March 1, 2017
Arthritis care in Indigenous Communities
When a patient is diagnosed with a chronic condition like rheumatoid arthritis, health care immediately becomes more complex. Suddenly there are appointments with specialists and physiotherapists, lab tests, x-rays and visits to the pharmacy. Coordinating all these health services can be overwhelming, but add a remote location and cultural differences to the mix, and it becomes extremely difficult for patients to receive the care they need. This is especially evident for arthritis patients living in Indigenous communities across Alberta.
“In this world, unfortunately, medicine works in silos,” says Adalberto Loyola Sanchez, a physician and postdoctoral fellow in the McCaig Institute. “Services are very fragmented, even in urban settings,” he says. “Coordinating access to health services is even more challenging in Indigenous communities due to adverse socio-economic factors.” Loyola Sanchez and his supervisor, rheumatologist Cheryl Barnabe are working to improve arthritis care for those living on Alberta reserves.
Rheumatoid arthritis (RA), an autoimmune disease that causes painful inflammation and damage to joints, is three times more common among First Nations people than other Albertans.
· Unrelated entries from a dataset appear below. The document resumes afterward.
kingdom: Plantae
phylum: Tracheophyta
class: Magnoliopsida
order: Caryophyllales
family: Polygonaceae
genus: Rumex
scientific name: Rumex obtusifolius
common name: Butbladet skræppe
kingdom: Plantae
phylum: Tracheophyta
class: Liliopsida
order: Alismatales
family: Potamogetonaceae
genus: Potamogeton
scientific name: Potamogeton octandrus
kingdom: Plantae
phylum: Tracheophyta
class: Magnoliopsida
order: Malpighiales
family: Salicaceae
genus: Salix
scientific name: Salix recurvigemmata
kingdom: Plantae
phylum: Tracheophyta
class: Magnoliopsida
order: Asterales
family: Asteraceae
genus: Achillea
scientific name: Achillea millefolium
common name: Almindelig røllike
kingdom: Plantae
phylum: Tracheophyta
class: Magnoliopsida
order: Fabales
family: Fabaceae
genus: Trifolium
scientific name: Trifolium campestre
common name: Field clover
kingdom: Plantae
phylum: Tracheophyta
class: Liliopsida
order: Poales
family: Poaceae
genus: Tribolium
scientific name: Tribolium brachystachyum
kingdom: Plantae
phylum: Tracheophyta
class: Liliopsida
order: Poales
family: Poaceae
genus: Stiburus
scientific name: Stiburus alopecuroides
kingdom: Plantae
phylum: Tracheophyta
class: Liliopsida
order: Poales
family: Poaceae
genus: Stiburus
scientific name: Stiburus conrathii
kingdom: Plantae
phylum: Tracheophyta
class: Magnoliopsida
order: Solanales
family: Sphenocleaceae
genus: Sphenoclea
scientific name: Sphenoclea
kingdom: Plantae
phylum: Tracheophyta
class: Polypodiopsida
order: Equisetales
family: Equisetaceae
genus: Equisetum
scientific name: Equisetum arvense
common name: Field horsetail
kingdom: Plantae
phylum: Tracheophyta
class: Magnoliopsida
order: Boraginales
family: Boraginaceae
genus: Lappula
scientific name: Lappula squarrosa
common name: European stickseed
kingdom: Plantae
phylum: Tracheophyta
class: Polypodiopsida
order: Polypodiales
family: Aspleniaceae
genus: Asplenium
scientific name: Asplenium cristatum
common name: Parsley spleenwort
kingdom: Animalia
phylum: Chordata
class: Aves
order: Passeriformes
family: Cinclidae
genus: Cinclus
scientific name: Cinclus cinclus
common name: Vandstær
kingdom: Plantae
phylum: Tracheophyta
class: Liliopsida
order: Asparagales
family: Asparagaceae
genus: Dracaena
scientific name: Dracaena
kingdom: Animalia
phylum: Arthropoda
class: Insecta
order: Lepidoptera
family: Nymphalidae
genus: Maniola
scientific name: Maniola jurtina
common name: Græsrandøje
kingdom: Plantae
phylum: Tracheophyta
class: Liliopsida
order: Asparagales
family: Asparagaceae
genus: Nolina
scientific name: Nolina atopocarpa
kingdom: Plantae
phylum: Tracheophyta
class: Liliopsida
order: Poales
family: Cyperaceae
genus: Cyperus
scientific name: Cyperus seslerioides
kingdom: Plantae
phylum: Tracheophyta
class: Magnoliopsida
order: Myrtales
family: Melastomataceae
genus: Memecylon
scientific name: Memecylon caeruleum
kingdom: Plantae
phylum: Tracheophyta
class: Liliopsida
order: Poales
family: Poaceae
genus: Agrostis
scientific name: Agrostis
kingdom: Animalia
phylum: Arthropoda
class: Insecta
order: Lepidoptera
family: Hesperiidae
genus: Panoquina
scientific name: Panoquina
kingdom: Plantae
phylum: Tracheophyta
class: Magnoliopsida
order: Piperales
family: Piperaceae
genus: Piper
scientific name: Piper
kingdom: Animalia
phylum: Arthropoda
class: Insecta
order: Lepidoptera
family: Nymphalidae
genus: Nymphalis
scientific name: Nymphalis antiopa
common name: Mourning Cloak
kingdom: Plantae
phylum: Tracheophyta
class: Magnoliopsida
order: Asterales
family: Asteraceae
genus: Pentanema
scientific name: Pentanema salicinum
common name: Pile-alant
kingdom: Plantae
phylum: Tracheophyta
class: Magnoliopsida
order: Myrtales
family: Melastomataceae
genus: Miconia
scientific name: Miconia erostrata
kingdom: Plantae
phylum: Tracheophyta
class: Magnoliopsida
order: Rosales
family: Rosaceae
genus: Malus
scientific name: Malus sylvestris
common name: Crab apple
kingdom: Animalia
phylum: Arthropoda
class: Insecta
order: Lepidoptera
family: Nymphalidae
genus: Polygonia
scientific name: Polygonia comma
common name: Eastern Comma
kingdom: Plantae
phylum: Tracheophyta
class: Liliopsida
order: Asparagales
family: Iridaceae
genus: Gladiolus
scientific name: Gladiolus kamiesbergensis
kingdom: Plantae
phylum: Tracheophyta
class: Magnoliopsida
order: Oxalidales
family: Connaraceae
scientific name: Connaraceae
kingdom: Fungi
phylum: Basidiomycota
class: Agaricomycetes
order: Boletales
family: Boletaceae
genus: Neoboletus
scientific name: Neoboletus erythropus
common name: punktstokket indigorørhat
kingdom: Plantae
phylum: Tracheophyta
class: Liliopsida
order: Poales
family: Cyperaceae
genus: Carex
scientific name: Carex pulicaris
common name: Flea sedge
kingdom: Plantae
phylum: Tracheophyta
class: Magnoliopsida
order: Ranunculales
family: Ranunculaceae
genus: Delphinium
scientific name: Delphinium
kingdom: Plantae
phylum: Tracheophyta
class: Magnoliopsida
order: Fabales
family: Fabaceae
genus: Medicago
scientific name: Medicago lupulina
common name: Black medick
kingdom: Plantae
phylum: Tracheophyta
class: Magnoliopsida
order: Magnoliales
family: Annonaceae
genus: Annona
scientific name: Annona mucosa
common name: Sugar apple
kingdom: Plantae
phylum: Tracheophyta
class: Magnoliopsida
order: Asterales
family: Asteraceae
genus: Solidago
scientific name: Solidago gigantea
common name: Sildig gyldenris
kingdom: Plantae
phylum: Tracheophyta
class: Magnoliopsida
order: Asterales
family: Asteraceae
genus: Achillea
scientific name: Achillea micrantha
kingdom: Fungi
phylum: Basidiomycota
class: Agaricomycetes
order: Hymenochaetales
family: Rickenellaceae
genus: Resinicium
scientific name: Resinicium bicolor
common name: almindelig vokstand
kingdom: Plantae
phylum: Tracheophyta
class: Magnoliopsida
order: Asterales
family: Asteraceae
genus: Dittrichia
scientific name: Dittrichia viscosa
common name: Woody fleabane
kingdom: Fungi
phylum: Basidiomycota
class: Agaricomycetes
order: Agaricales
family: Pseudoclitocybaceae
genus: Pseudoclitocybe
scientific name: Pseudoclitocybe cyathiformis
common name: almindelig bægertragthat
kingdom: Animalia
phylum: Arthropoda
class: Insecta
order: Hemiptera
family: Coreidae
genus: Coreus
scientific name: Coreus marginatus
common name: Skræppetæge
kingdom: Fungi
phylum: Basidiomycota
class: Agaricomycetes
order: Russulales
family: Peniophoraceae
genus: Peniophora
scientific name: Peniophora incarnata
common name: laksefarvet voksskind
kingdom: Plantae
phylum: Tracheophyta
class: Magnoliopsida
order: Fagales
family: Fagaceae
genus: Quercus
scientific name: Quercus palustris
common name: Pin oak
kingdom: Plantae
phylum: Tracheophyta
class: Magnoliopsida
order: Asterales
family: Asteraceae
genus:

Having access to a rheumatologist and related support services is vitally important because RA can often be treated successfully if caught early. However, after looking at provincial health information, Barnabe noticed that First Nations patients with RA and osteoarthritis were often receiving care for their condition from their family physician rather than a specialist. They were also 1/3 less likely than non-First Nations Albertans to get orthopaedic surgeries for osteoarthritis. So she asked the question, “why?”
Identifying the barriers
Barnabe, who herself is of Métis heritage, travels monthly to the Tsuut’Ina, Siksika and Blood reserves to provide rheumatology care. Through her work on the Siksika reserve, and in coordination with Siksika Health Services, she and Loyola Sanchez embarked on a study to identify the barriers to receiving arthritis care for patients from that community.
Through interviews with health care workers, patients and their families. They found that while living in a remote location made it difficult to access specialty care, the bigger issue was that specialist health providers were not recognizing and respecting cultural differences. “People were deciding to “tough out” their arthritis because they didn’t trust the western health system,” says Barnabe. “This had to do with frank episodes of stereotyping and racism that had occurred in the health system when they came to specialty care.”
In addition, even though specialists were visiting the community, there were still important areas of arthritis management not being met. With the help of an advisory committee comprised of community leaders, patients and healthcare workers, Loyola Sanchez determined four things that could improve arthritis care:
- Coordination of services. Even in a small centre, there are many different departments – clinical services, community health, home care, rehabilitation services for example. These departments need to enhance the development of coordinated care plans to meet patient needs.
- Physician awareness and advocacy for needed services. As the physicians that practice at Siksika do not live in the community, there is a gap in understanding what is needed for access to services and disease education.
- Support for patients to explore traditional medicine options. Many patients feel threatened by western medicine, however community knowledge of traditional medicine is dwindling. Patients feel caught in the middle of two cultures.
- An arthritis patient support system within the community. Patients feel disconnected from other people with the same health issues. They would like to connect with others for support.
Implementing change
With the help of the advisory committee, it was decided that a case manager with cultural knowledge was needed at the Siksika Health Centre to coordinate services for patients living with RA. “We determined that seeing a physician once a month is not enough. There needs to be someone with cultural knowledge from the community to coordinate services – medications, appointments, rehabilitation services.” They recently recruited a community member to fill the position, and will do an evaluation to see if arthritis outcomes and satisfaction with care improves.
Cheryl Barnabe is an associate professor in the University of Calgary’s Cumming School of Medicine and a member of the McCaig Institute and the O’Brien Institute for Public Health.
Adalberto Loyola Sanchez is a researcher with Dr. Barnabe’s team, and a physiatrist with the Mayan Municipality of Chankom in Yucatan, Mexico. He recently received the prestigious Banting Postdoctoral Fellowship.